Zum Glück gibt es aber doch ganz viele unterschiedliche Facetten, sich verantwortungsbewusst zu verhalten. Und in jedem Schritt liegt das Potential, etwas zum Besseren hin zu ändern. Denn wir müssen es einfach besser machen als bisher; alles andere ist ignorant. Dafür braucht es den Schritt aus der eigenen Komfortzone heraus.

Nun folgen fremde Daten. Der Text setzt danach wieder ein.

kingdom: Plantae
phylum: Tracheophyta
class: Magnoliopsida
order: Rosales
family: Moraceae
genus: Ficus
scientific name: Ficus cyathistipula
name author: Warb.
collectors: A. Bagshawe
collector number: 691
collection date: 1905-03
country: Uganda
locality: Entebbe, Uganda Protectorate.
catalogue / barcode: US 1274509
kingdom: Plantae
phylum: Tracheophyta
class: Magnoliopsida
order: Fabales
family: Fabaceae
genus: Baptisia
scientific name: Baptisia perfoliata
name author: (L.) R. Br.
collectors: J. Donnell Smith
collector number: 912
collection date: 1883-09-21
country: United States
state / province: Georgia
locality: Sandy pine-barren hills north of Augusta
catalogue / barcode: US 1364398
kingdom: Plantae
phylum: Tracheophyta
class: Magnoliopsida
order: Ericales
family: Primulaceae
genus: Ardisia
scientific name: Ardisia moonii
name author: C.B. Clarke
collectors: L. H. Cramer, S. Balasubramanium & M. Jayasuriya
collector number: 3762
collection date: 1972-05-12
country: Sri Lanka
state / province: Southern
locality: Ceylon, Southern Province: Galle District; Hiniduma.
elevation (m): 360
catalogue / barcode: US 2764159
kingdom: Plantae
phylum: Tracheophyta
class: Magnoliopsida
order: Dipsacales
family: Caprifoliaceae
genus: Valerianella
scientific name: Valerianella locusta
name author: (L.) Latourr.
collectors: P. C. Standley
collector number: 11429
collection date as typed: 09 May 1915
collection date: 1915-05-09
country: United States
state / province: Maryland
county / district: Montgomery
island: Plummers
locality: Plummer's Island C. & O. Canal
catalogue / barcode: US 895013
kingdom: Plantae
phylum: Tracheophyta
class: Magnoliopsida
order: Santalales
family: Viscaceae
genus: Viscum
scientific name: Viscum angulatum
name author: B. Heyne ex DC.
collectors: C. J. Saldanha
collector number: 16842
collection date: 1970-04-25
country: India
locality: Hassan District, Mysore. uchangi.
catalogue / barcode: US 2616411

Die Frage ist, wie weit wir aus dieser individuellen Komfortzone heraustreten, um das grössere Gut zu unterstützen. Ein aktuelles Beispiel für diese Frage ist die momentane Situation rund um Covid. Jede:r muss Verantwortung übernehmen, damit wir diese Lage meistern können. Gleichermassen ist es wichtig, verschiedene Meinungen und Taten zuzulassen. Jeder verantwortungsvolle Schritt trägt dazu bei, dass sich etwas bessert.

Wir haben eine Verantwortung. Ich habe eine Verantwortung. Du hast eine Verantwortung.

Nimm sie wahr!

Danke, liebe Isa, dass du zum Start ins neue Jahr, das sicher viele Ungewissheiten und so einige Unplanbarkeiten mit sich bringen wird, so vertrauensvoll in die Zukunft blickst und uns für’s kommende Jahr den Leitstern «Trust the process» mit auf den Weg gibst.